# Dev kernels and nForce2 boards

## Wedge_

I've been trying to get the development-sources and mm-sources kernels to work on my A7N8X, but the USB options seem to be causing problems. I've selected the OHCI option like I do in ac-sources, but on bootup, it gets to the point where it checks for USB devices and just stops there, with no error message. Has anyone got this working on their nForce2?

----------

## RagManX

Same here.  I've tried everything I can think of.  I even compiled a kernel with the filesystems I needed to boot (reiserfs, ext2, /dev), and nothing else except what is required to boot.  I think the problem is not the USB options, but whatever loads next.  I disabled SCSI, CD-ROM, Power Management, PlugNPlay, USB, Sound, Networking, and everything else I could think of.  But I still consistently lock after IDE detection and USB (when it is enabled).  I'd love to get this working, as full operation of Gentoo on my new A7N8X board is all that keeps me from retiring my old system and turning parts over for upgrading my wife's system.

RagManX

----------

## zarq

Strange. 2.5.66 worked perfectly here, although I ran into stability issues with X hard locking everything whenever it started for the second time after boot and had to revert to 2.4.x. Might be related to me having a GeForce4 card and an AMD CPU, from what I understand. I'll be trying it again with the latest NVidia driver and minion.de-patch soon, probably tonight.

Anyway, you can grab a config that worked for me here:

http://opaque.org/stable-2.5.66-config

I think a lot of stuff was compiled into the kernel instead of as modules there, though. I know I changed it later on with no problems, but that was the only config I saved.

Note that no onboard network or audio devices are enabled -- I don't use those. USB keyboard, mouse and camera worked perfectly, though.

----------

## Wedge_

I'll try that config just now. I'm not using onboard audio or network either at the moment. I'll post back once I've tried it.

Edit: Several kernel compiles later.... The first thing I tried was zarqs config, which did boot properly  :Smile:  I tried turning on some of the stuff that wasn't enabled but which I usually have, and found that adding ACPI support made it freeze in the same way as before. I've got all the other options I usually use enabled, and although my modem won't work with it for some reason, everything else seems fine.

----------

## zarq

Good to hear that.  :Smile: 

And that would make sense. Stay away from ACPI for now.

I read somewhere that enabling IO-APIC wasn't too healthy either, but I haven't tried that. To be honest, I'm not even quite sure what it does, but from what little I've read about people trying to get it to work, it seems like it might give some kind of performance gain, even on 1-CPU machines.

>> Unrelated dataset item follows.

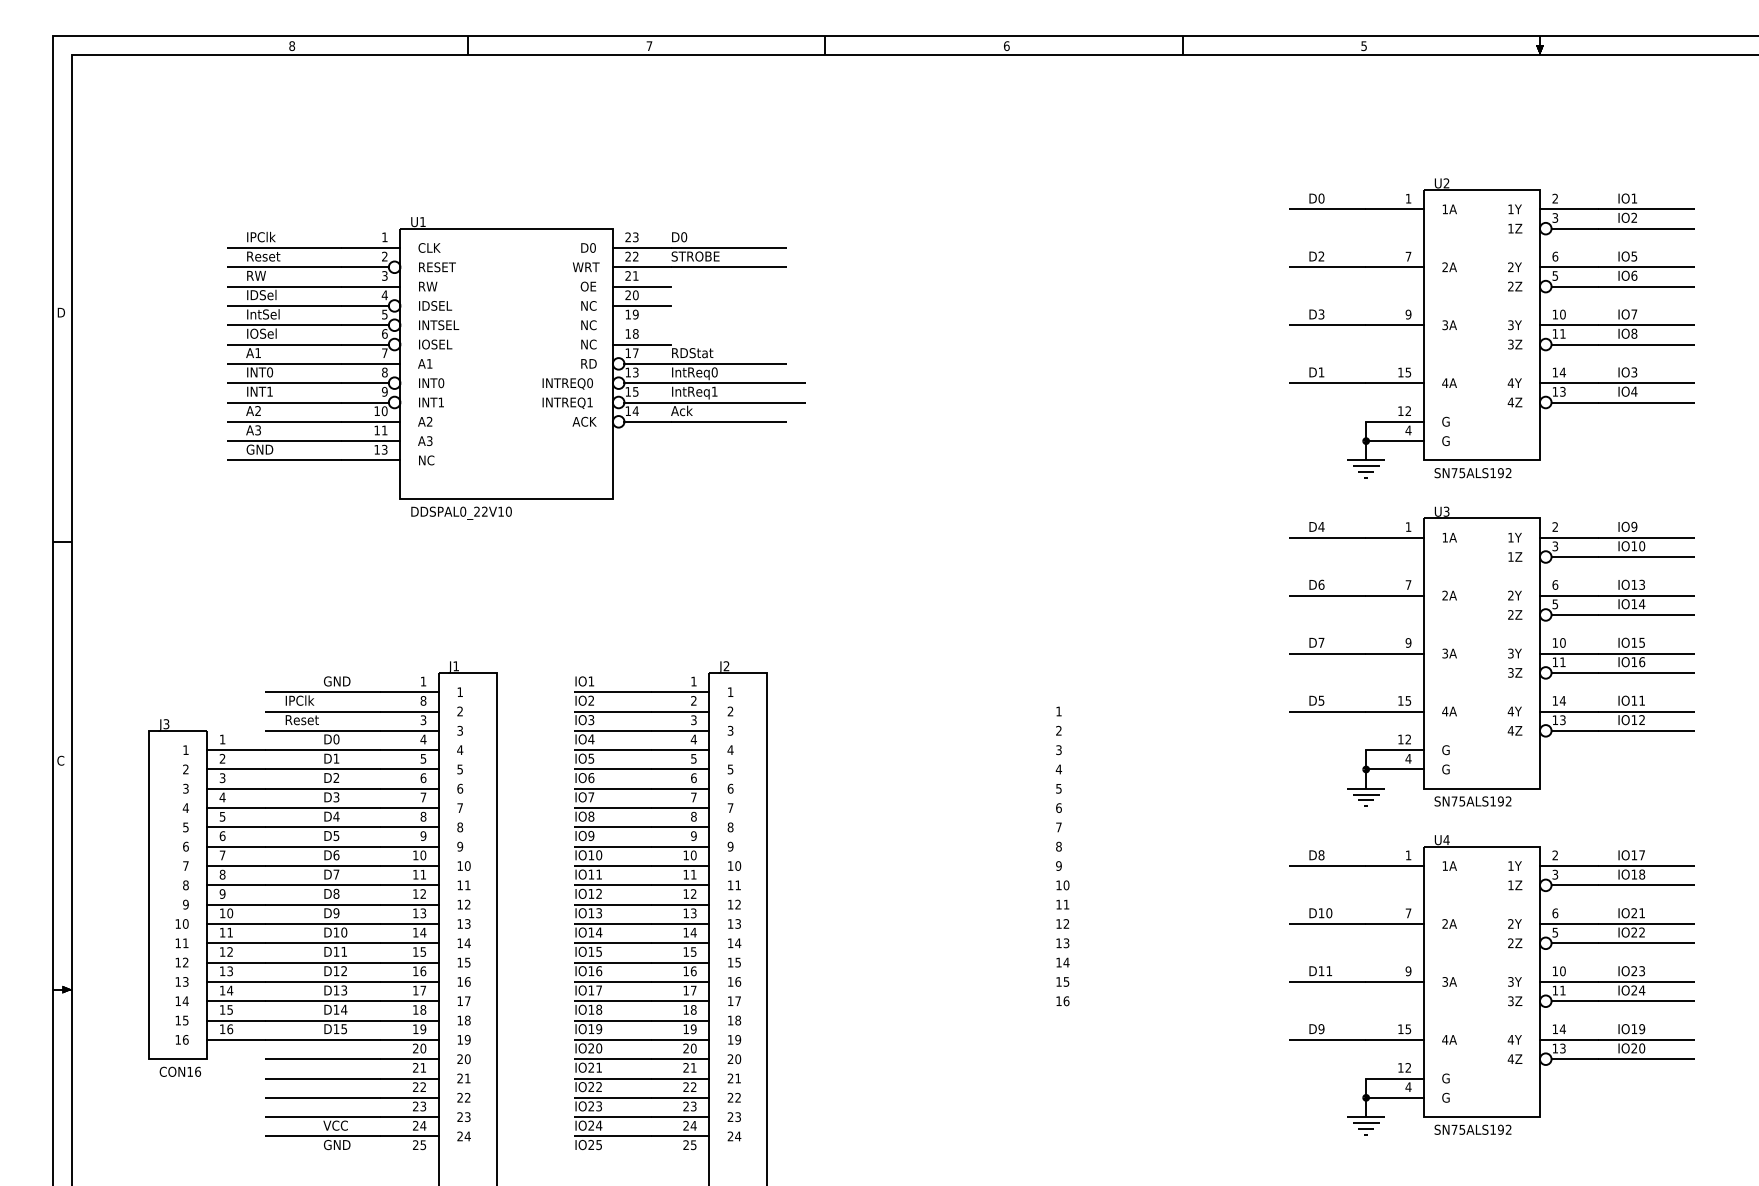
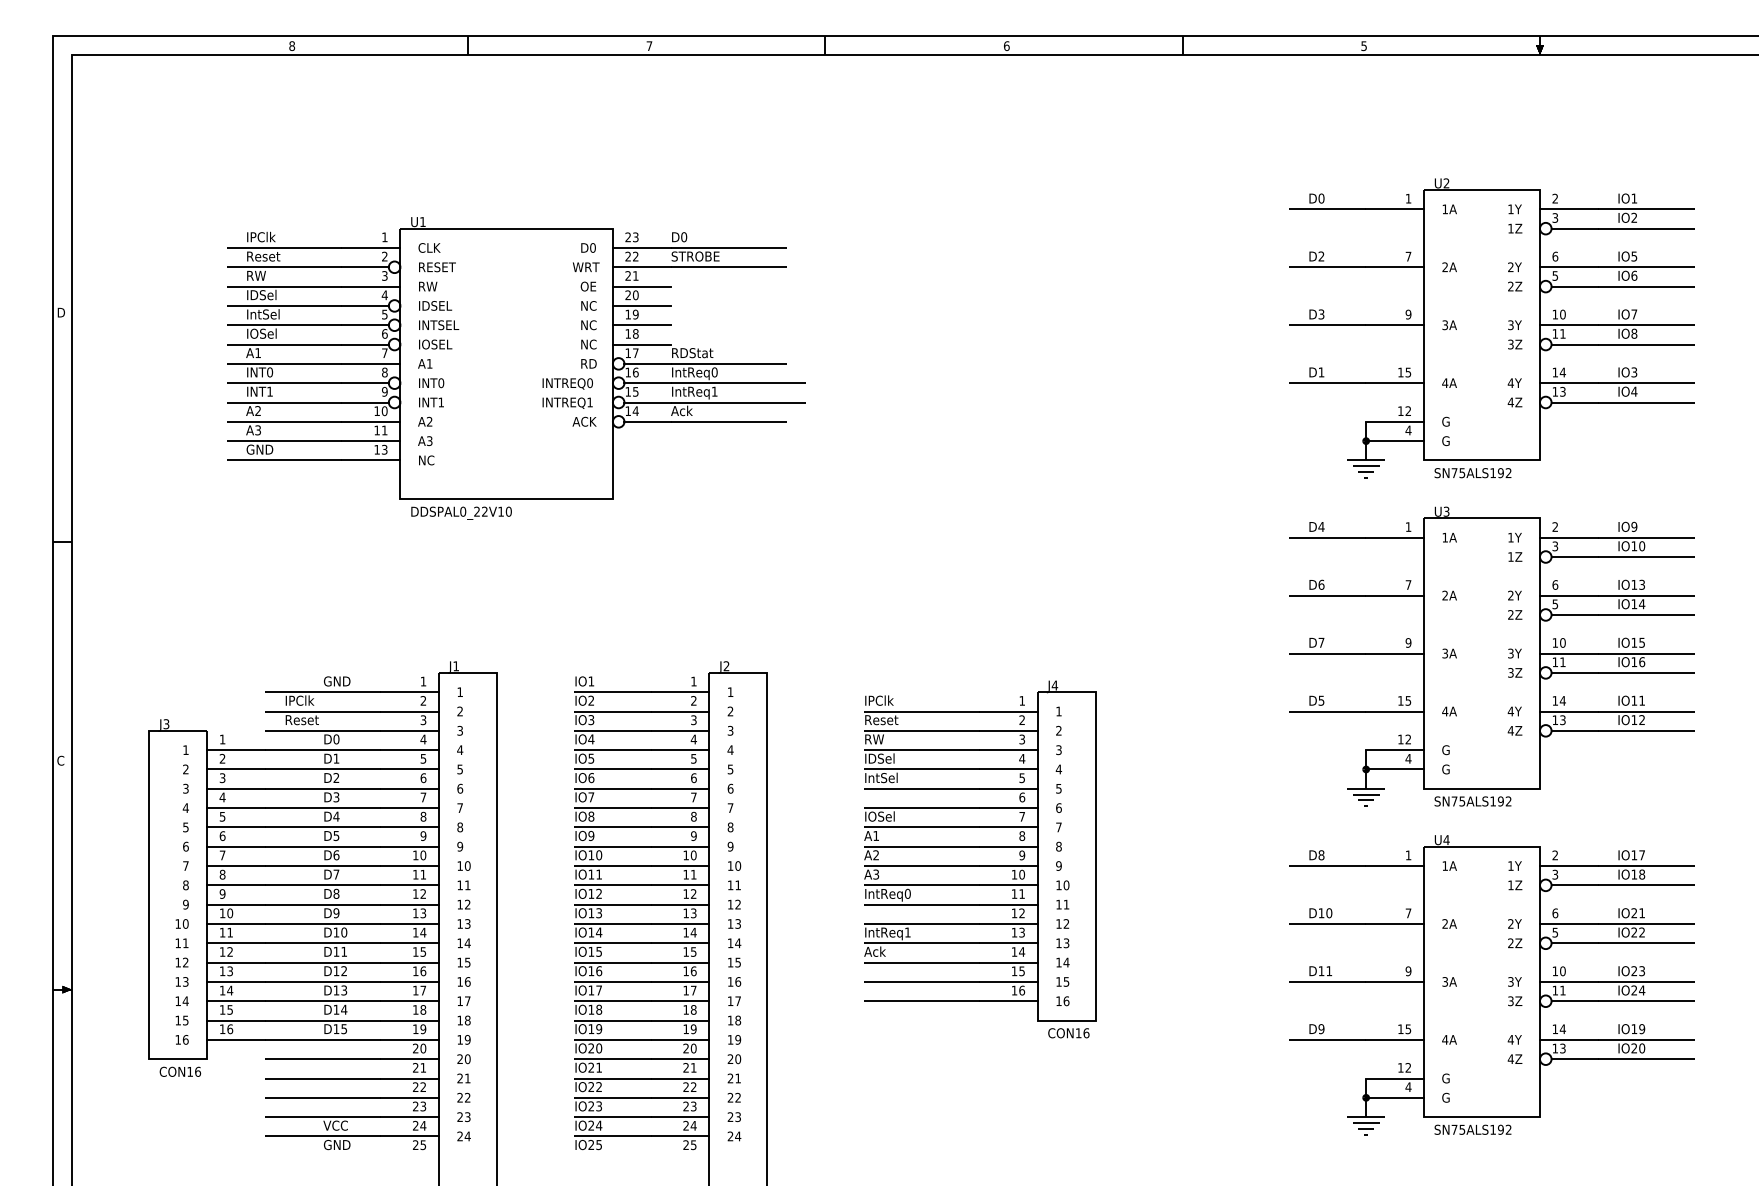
line at (641, 325): none -> present
text at (635, 372): 13 -> 16
text at (423, 700): 8 -> 2
part at (980, 859): none -> present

Not sure. (If anyone knows, please tell me!)

And searching for information, I also quickly discovered that I'm not the only one who gets ACPI and APIC confused...  :Smile: 

----------

## nigelhannam

Hhhmmm.....

I've got an A7N8X Deluxe, and had a few problems initially - they all seemed to come down to IRQ issues.

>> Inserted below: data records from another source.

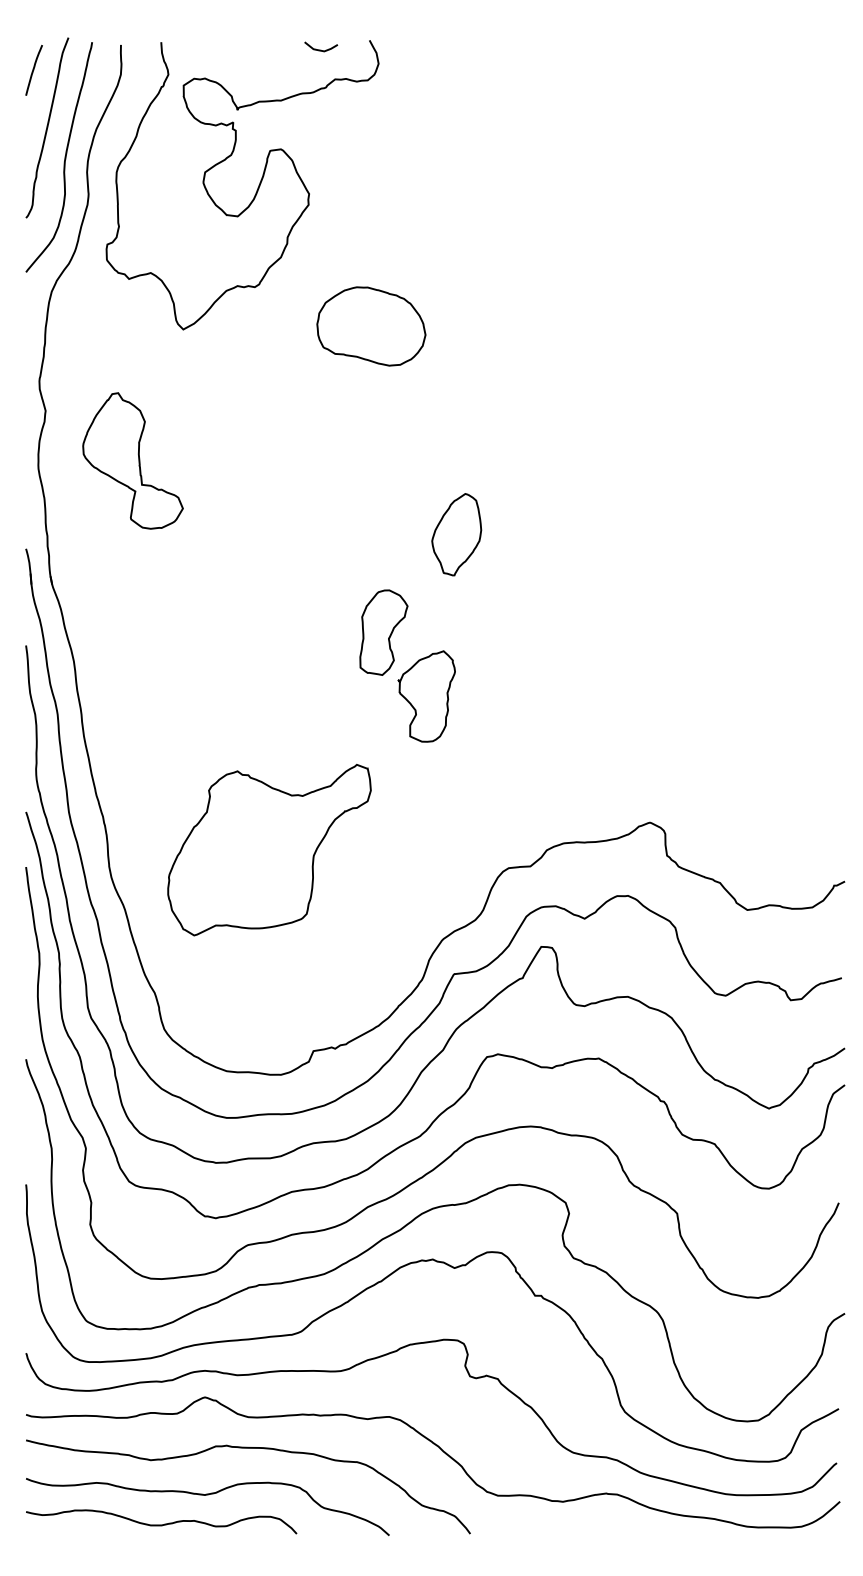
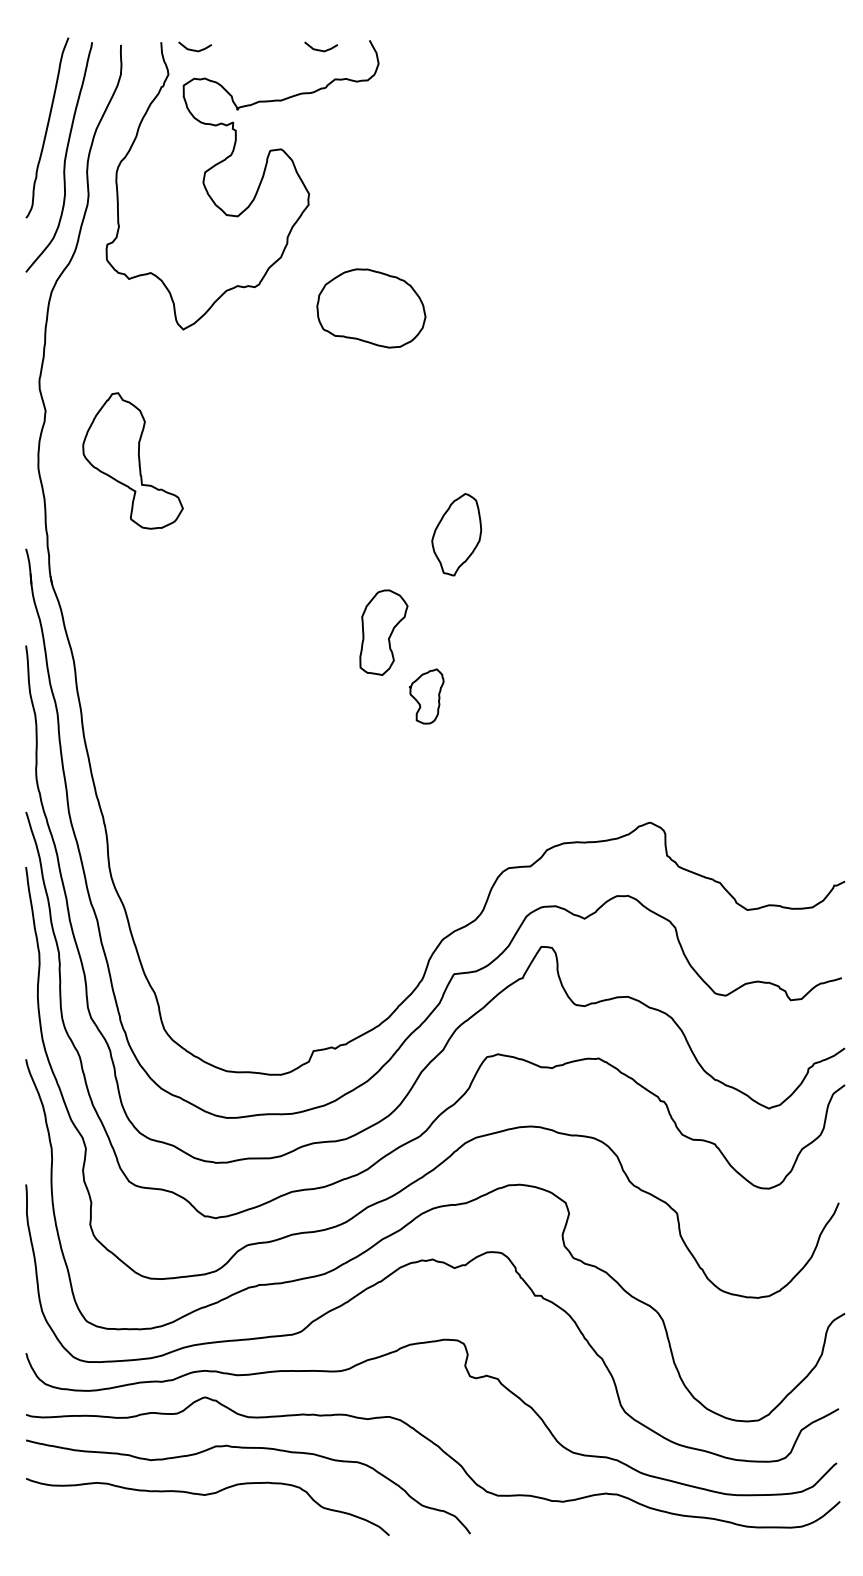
curve at (195, 49): none -> present
curve at (33, 70): present -> none
part at (371, 326) position: (371, 326) -> (371, 308)
part at (426, 696) size: 59x93 px -> 36x57 px
part at (269, 849): present -> none
curve at (161, 1524): present -> none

After a bit of messing around, my BIOS settings are pretty much back to default settings, and I pass the kernel parameter "pci=noacpi" which fixed my problems.  The Nforce network card doesnt work now - doesn't compile under the dev kernel, but (alsa) sound, usb and the other NIC all work ok.

----------

## RagManX

Just an update.  I can now boot with the latest dev kernel (2.5.68, I believe), but my keyboard doesn't work.  I've got a USB keyboard, and have enabled HID support in the kernel config, but for some reason my keyboard doesn't work.  It works at the grub boot screen, but by the time the system is fully booted, I no longer have use of my keyboard.  Tonight or tomorrow when I have a little time, I'll hook up a PS/2 keyboard and see if I can figure out why it isn't working.

RagManX

----------

## Wedge_

The 2.5.68-mm1 kernel works fine for me. I haven't tried ACPI support again to see if it works yet. I don't have USB keyboard, but my USB mouse works.

----------